Longfoot shook his head in amazement. “How in God’s name could they have survived?”

“They’re a resourceful pair, alright.” Jezal was already starting to grin. A month before he could not have dreamed that he would ever be glad to see Logen again, let alone Ferro, but here he was, smiling from ear to ear almost to see them still alive. Somehow, a bond was formed out here in the wilderness, facing death and adversity together. A bond that strengthened quickly, regardless of all the great differences between them. A bond that left his old friendships weak, and pale, and passionless by comparison.

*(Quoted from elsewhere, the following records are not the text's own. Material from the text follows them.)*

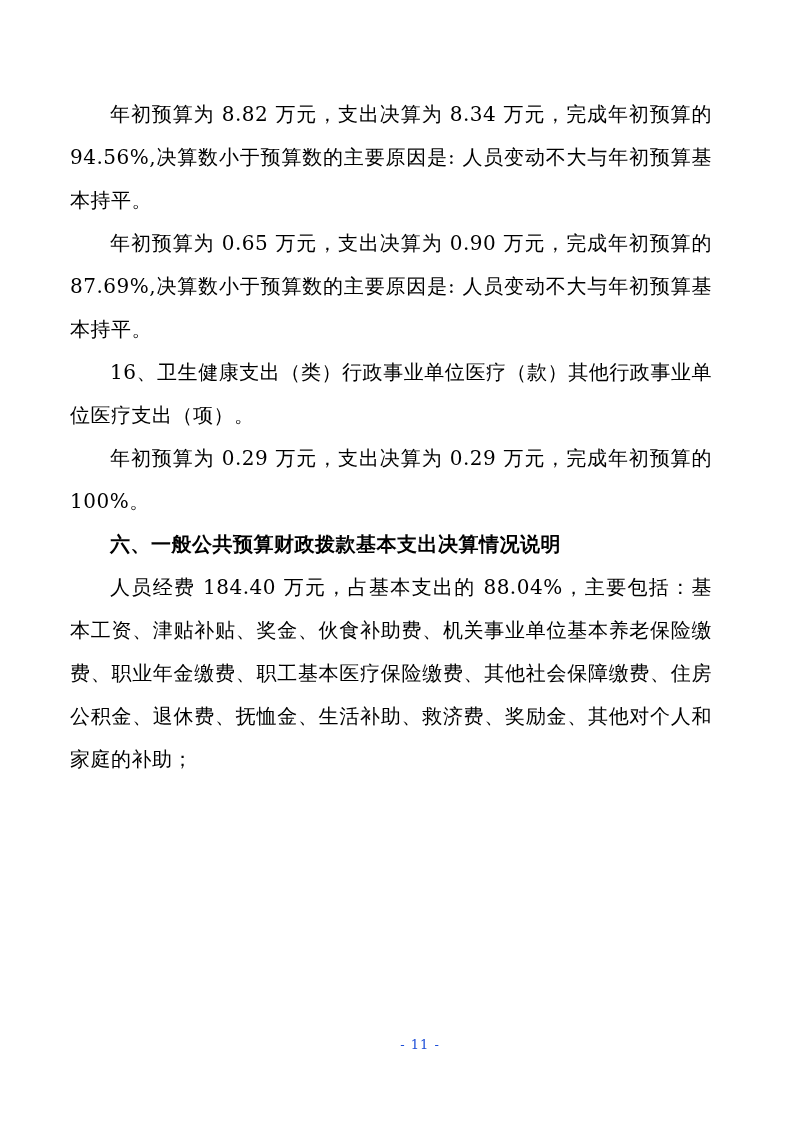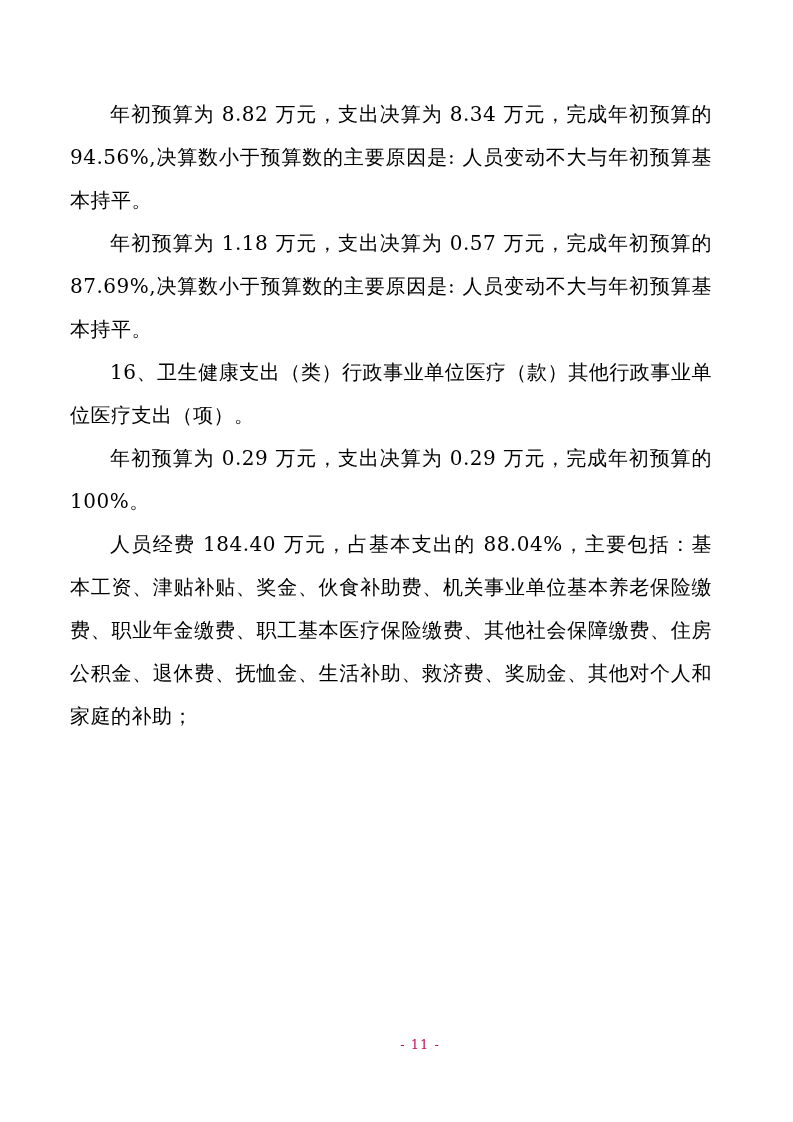"年初预算为 1.18 万元，支出决算为 0.57 万元，完成年初预算的" p { text: 1.18 万元，支出决算为 0.57 -> 0.65 万元，支出决算为 0.90 }
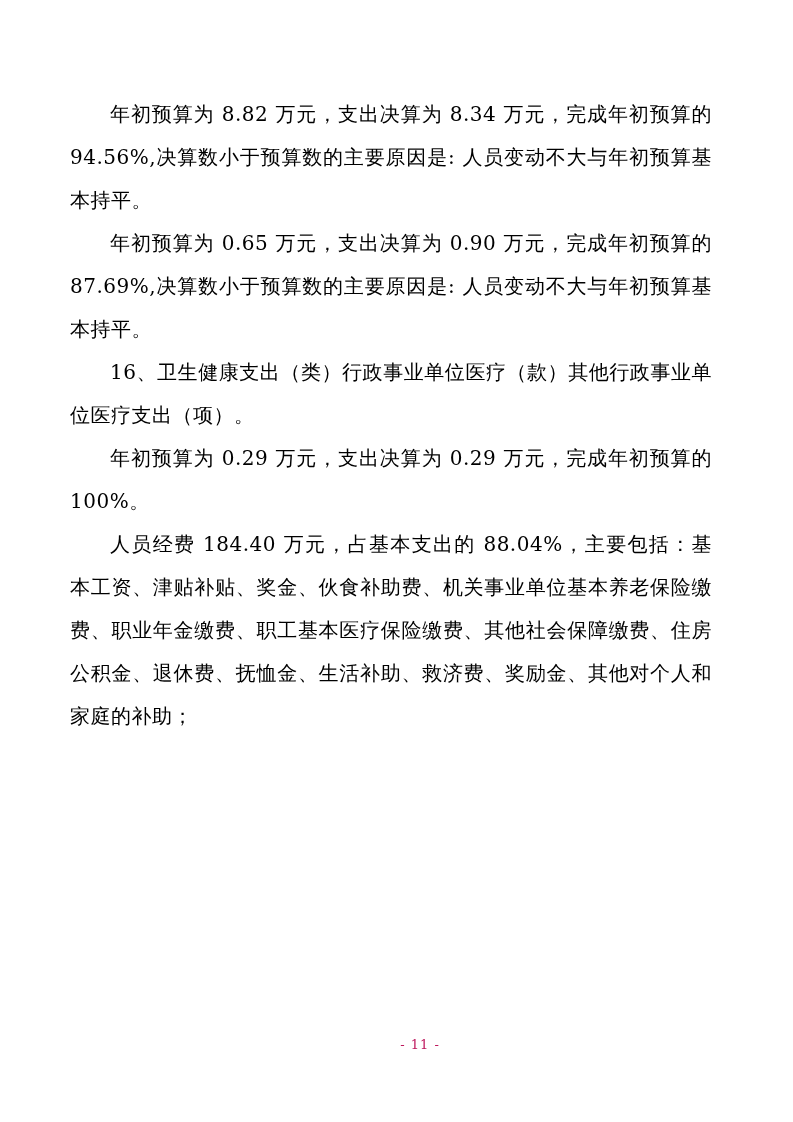"六、一般公共预算财政拨款基本支出决算情况说明" h2 { html: none -> <h2>六、一般公共预算财政拨款基本支出决算情况说明</h2> }
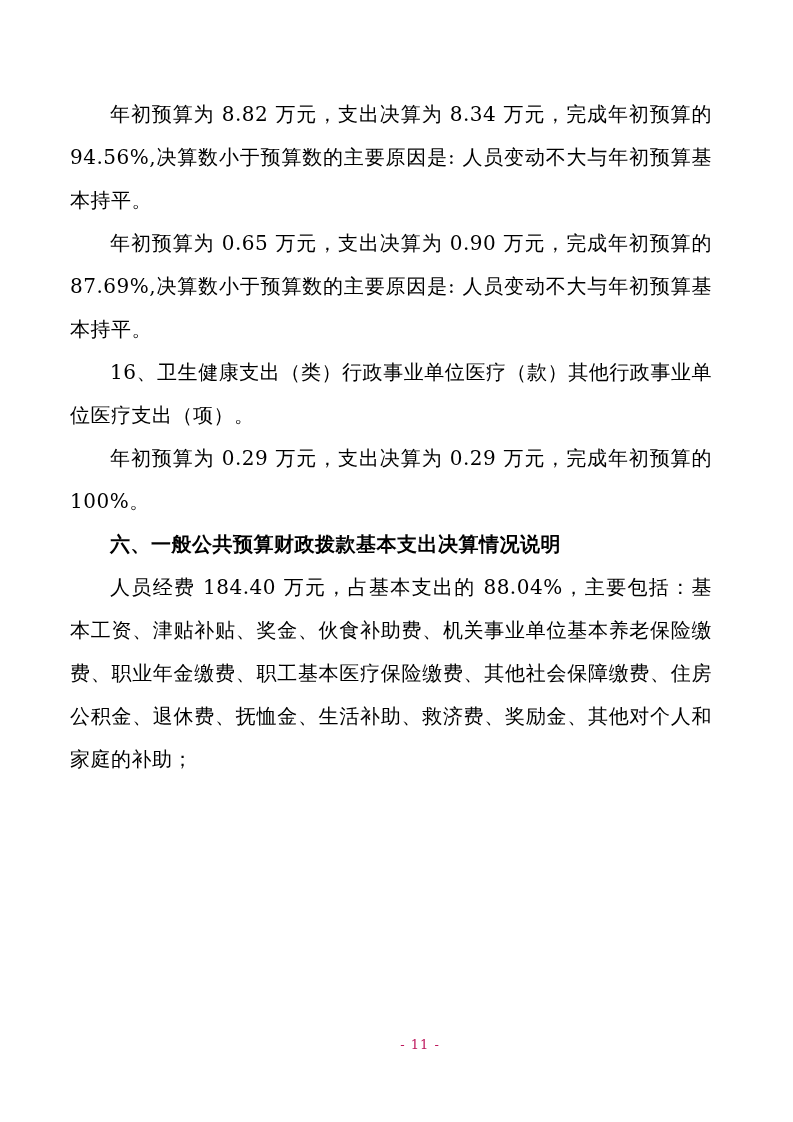"- 11 -" .footer { color: #be185d -> #1d4ed8 }
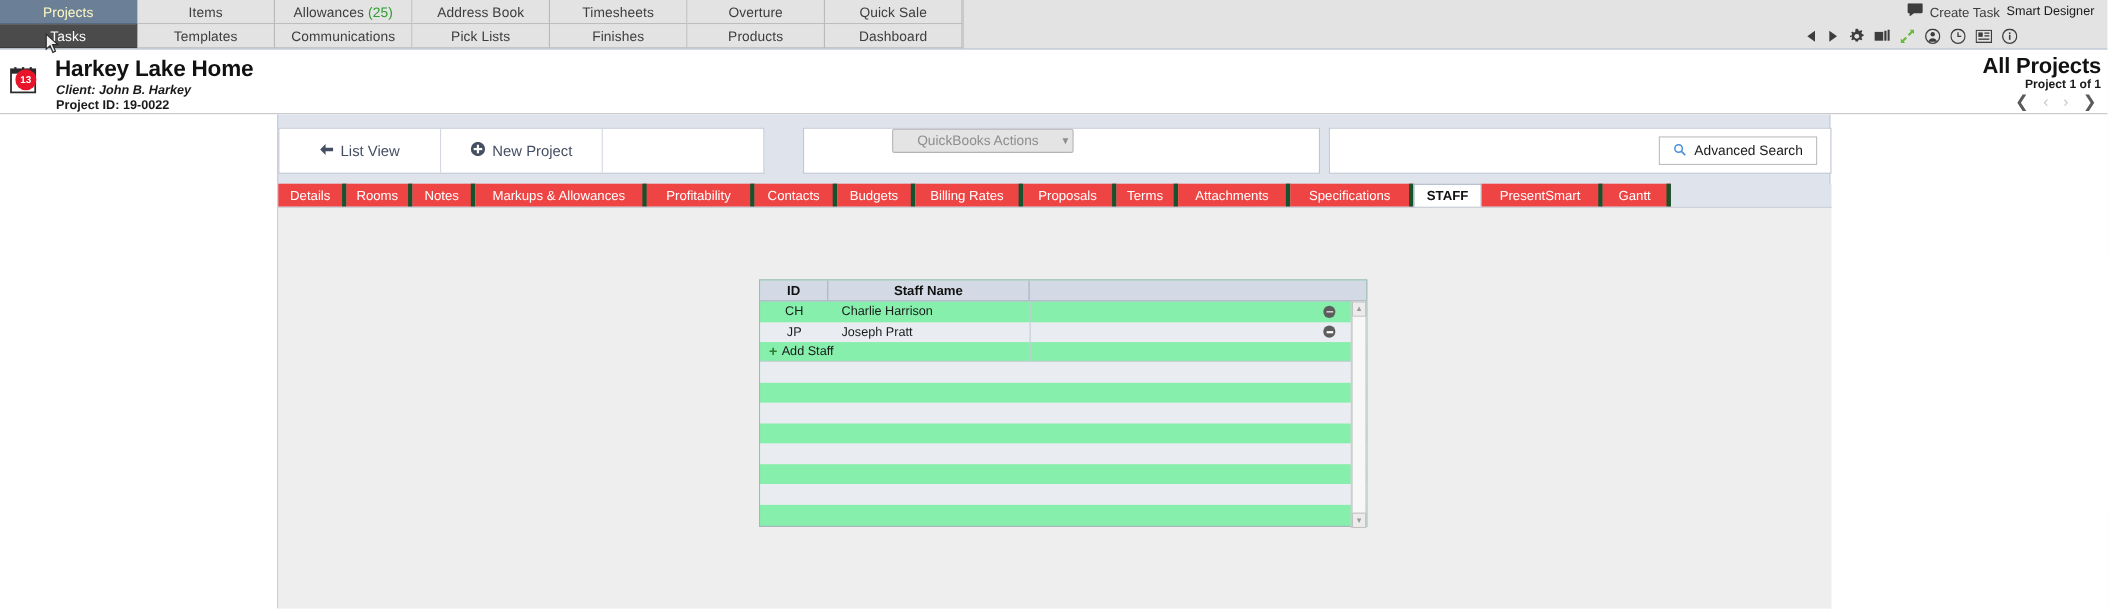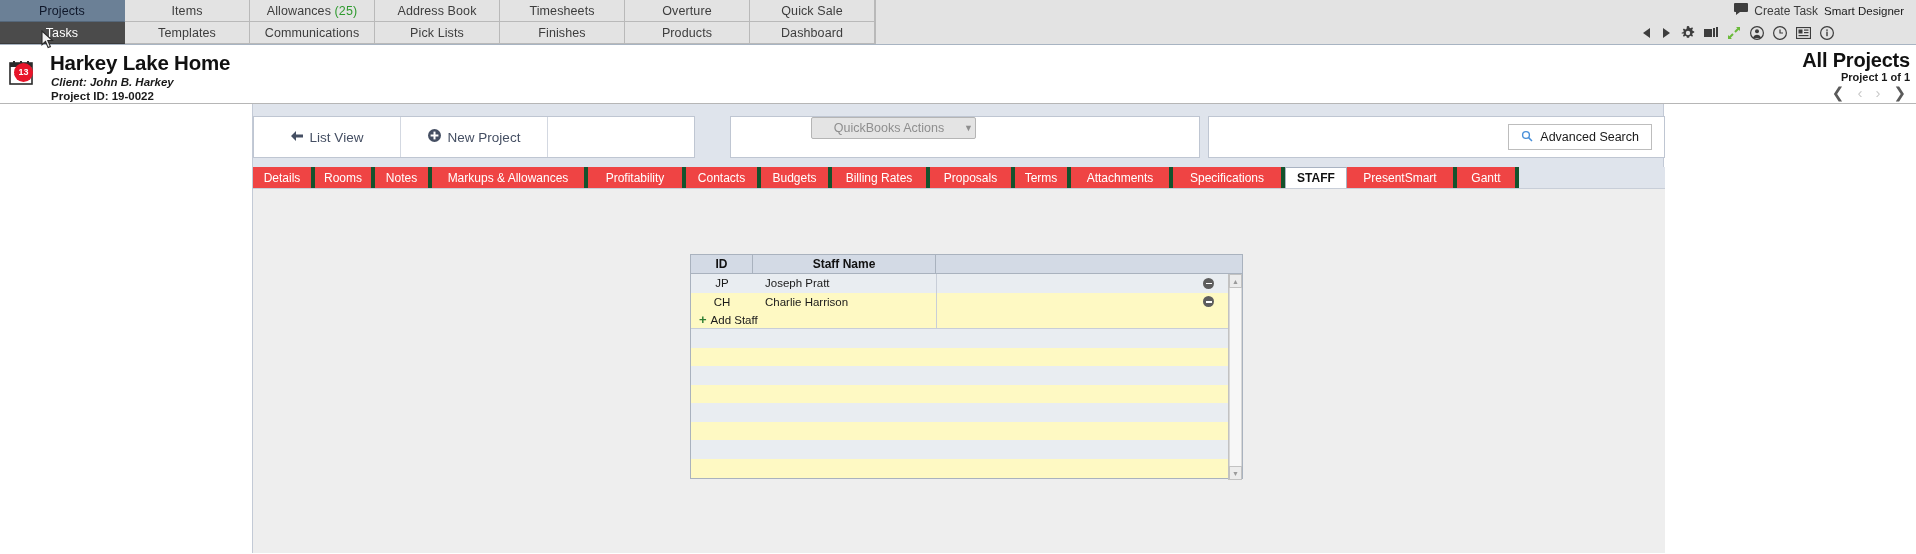"Projects" .navcell.sel-primary { color: #0f172a -> #fef9c3 }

Jezal watched the figures come closer, trudging along the crumbling track that led up through the steep rocks to the temple, a great deal of space between the two of them, almost as if they were walking separately. Closer still, and they began to look like two prisoners that had escaped from hell. Their clothes were ripped, and torn, and utterly filthy, their dirty faces were hard as a pair of stones. Ferro had a scabbed-over gash across her forehead. Logen’s jaw was a mass of grazes, the skin round his eyes stained with dark bruising.

Jezal took a hopping step towards them. “What happened? How did—”

“Nothing happened,” barked Ferro.

“Nothing at all,” growled Ninefingers, and the two of them scowled angrily at each other. Plainly, they had both gone through some awful ordeal that neither one wished to discuss. Ferro stalked straight to the cart without the slightest greeting and started rooting through the back. Logen stood, hands on his hips, frowning grimly after her.